##### Records for this task

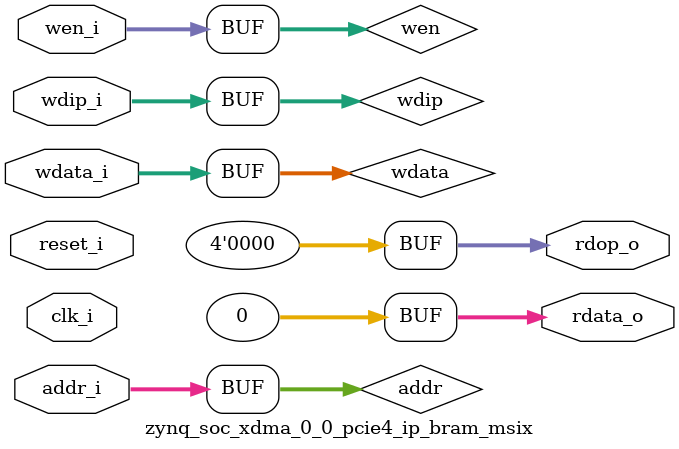
<source format=v>
`timescale 1ps/1ps

(* DowngradeIPIdentifiedWarnings = "yes" *)
module zynq_soc_xdma_0_0_pcie4_ip_bram_msix #(

  parameter           TCQ = 100
, parameter           TO_RAM_PIPELINE="FALSE"
, parameter           FROM_RAM_PIPELINE="FALSE"
, parameter           MSIX_CAP_TABLE_SIZE=11'h0
, parameter           MSIX_TABLE_RAM_ENABLE="FALSE"

  ) (

  input  wire         clk_i,
  input  wire         reset_i,

  input  wire  [12:0] addr_i,
  input  wire  [31:0] wdata_i,
  input  wire   [3:0] wdip_i,
  input  wire   [3:0] wen_i,
  output wire  [31:0] rdata_o,
  output wire   [3:0] rdop_o

  );

  // WIP : Use Total number of functions (PFs + VFs) to calculate the NUM_BRAM_4K
  localparam integer NUM_BRAM_4K = (MSIX_TABLE_RAM_ENABLE == "TRUE") ? 8 : 0 ;
 

  reg          [12:0] addr;
  reg          [12:0] addr_p0;
  reg          [12:0] addr_p1;
  reg          [31:0] wdata;
  reg           [3:0] wdip;
  reg           [3:0] wen;
  reg          [31:0] reg_rdata;
  reg           [3:0] reg_rdop;
  wire         [31:0] rdata;
  wire          [3:0] rdop;
  genvar              i;
  wire    [(8*4)-1:0] bram_4k_wen;
  wire   [(8*32)-1:0] rdata_t;
  wire    [(8*4)-1:0] rdop_t;

  //
  // Optional input pipe stages
  //
  generate

    if (TO_RAM_PIPELINE == "TRUE") begin : TORAMPIPELINE

      always @(posedge clk_i) begin
     
        if (reset_i) begin

          addr <= #(TCQ) 13'b0;
          wdata <= #(TCQ) 32'b0;
          wdip <= #(TCQ) 4'b0;
          wen <= #(TCQ) 4'b0;

        end else begin

          addr <= #(TCQ) addr_i;
          wdata <= #(TCQ) wdata_i;
          wdip <= #(TCQ) wdip_i;
          wen <= #(TCQ) wen_i;

        end

      end

    end else begin : NOTORAMPIPELINE

      always @(*) begin

          addr = addr_i;
          wdata = wdata_i;
          wdip = wdip_i;
          wen = wen_i;

      end


    end

  endgenerate

  // 
  // Address pipeline
  //
  always @(posedge clk_i) begin
     
    if (reset_i) begin

      addr_p0 <= #(TCQ) 13'b0;
      addr_p1 <= #(TCQ) 13'b0;

    end else begin

      addr_p0 <= #(TCQ) addr;
      addr_p1 <= #(TCQ) addr_p0;

    end

  end

  //
  // Optional output pipe stages
  //
  generate

    if (FROM_RAM_PIPELINE == "TRUE") begin : FRMRAMPIPELINE


      always @(posedge clk_i) begin
     
        if (reset_i) begin

          reg_rdata <= #(TCQ) 32'b0;
          reg_rdop <= #(TCQ) 4'b0;

        end else begin

          case (addr_p1[12:10]) 
            3'b000 : begin
              reg_rdata <= #(TCQ) rdata_t[(32*(0))+31:(32*(0))+0];
              reg_rdop <= #(TCQ) rdop_t[(4*(0))+3:(4*(0))+0];
            end
            3'b001 : begin
              reg_rdata <= #(TCQ) rdata_t[(32*(1))+31:(32*(1))+0];
              reg_rdop <= #(TCQ) rdop_t[(4*(1))+3:(4*(1))+0];
            end
            3'b010 : begin
              reg_rdata <= #(TCQ) rdata_t[(32*(2))+31:(32*(2))+0];
              reg_rdop <= #(TCQ) rdop_t[(4*(2))+3:(4*(2))+0];
            end
            3'b011 : begin
              reg_rdata <= #(TCQ) rdata_t[(32*(3))+31:(32*(3))+0];
              reg_rdop <= #(TCQ) rdop_t[(4*(3))+3:(4*(3))+0];
            end
            3'b100 : begin
              reg_rdata <= #(TCQ) rdata_t[(32*(4))+31:(32*(4))+0];
              reg_rdop <= #(TCQ) rdop_t[(4*(4))+3:(4*(4))+0];
            end
            3'b101 : begin
              reg_rdata <= #(TCQ) rdata_t[(32*(5))+31:(32*(5))+0];
              reg_rdop <= #(TCQ) rdop_t[(4*(5))+3:(4*(5))+0];
            end
            3'b110 : begin
              reg_rdata <= #(TCQ) rdata_t[(32*(6))+31:(32*(6))+0];
              reg_rdop <= #(TCQ) rdop_t[(4*(6))+3:(4*(6))+0];
            end
            3'b111 : begin
              reg_rdata <= #(TCQ) rdata_t[(32*(7))+31:(32*(7))+0];
              reg_rdop <= #(TCQ) rdop_t[(4*(7))+3:(4*(7))+0];
            end
          endcase

        end

      end

    end else begin : NOFRMRAMPIPELINE

      always @(*) begin

          case (addr_p1[12:10]) 
            3'b000 : begin
              reg_rdata <= #(TCQ) rdata_t[(32*(0))+31:(32*(0))+0];
              reg_rdop <= #(TCQ) rdop_t[(4*(0))+3:(4*(0))+0];
            end
            3'b001 : begin
              reg_rdata <= #(TCQ) rdata_t[(32*(1))+31:(32*(1))+0];
              reg_rdop <= #(TCQ) rdop_t[(4*(1))+3:(4*(1))+0];
            end
            3'b010 : begin
              reg_rdata <= #(TCQ) rdata_t[(32*(2))+31:(32*(2))+0];
              reg_rdop <= #(TCQ) rdop_t[(4*(2))+3:(4*(2))+0];
            end
            3'b011 : begin
              reg_rdata <= #(TCQ) rdata_t[(32*(3))+31:(32*(3))+0];
              reg_rdop <= #(TCQ) rdop_t[(4*(3))+3:(4*(3))+0];
            end
            3'b100 : begin
              reg_rdata <= #(TCQ) rdata_t[(32*(4))+31:(32*(4))+0];
              reg_rdop <= #(TCQ) rdop_t[(4*(4))+3:(4*(4))+0];
            end
            3'b101 : begin
              reg_rdata <= #(TCQ) rdata_t[(32*(5))+31:(32*(5))+0];
              reg_rdop <= #(TCQ) rdop_t[(4*(5))+3:(4*(5))+0];
            end
            3'b110 : begin
              reg_rdata <= #(TCQ) rdata_t[(32*(6))+31:(32*(6))+0];
              reg_rdop <= #(TCQ) rdop_t[(4*(6))+3:(4*(6))+0];
            end
            3'b111 : begin
              reg_rdata <= #(TCQ) rdata_t[(32*(7))+31:(32*(7))+0];
              reg_rdop <= #(TCQ) rdop_t[(4*(7))+3:(4*(7))+0];
            end
          endcase

      end

    end
  
  endgenerate

  assign rdata_o = (MSIX_TABLE_RAM_ENABLE == "TRUE") ?  reg_rdata : 32'h0;
  assign rdop_o = (MSIX_TABLE_RAM_ENABLE == "TRUE") ? reg_rdop : 4'h0;

  generate 
  
    for (i=0; i<NUM_BRAM_4K; i=i+1) begin : BRAM4K

      zynq_soc_xdma_0_0_pcie4_ip_bram_4k_int #(
          .TCQ(TCQ)
        )
        bram_4k_int (
    
          .clk_i (clk_i),
          .reset_i (reset_i),
    
          .addr_i(addr[9:0]),
          .wdata_i(wdata),
          .wdip_i(wdip),
          .wen_i(bram_4k_wen[(4*(i))+3:(4*(i))+0]),
          .rdata_o(rdata_t[(32*i)+31:(32*i)+0]),
          .rdop_o(rdop_t[(4*i)+3:(4*i)+0]),
          .baddr_i(10'b0),
          .brdata_o()

      );
      assign bram_4k_wen[(4*(i))+3:(4*(i))+0] = wen & {4{(i == addr[12:10])}};  
      
    end

  endgenerate

endmodule

</source>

##########

* **Your objective**
The lines you need are those containing "stages"; find them in the records and copy them.

* **Response to this task**
  // Optional input pipe stages
  // Optional output pipe stages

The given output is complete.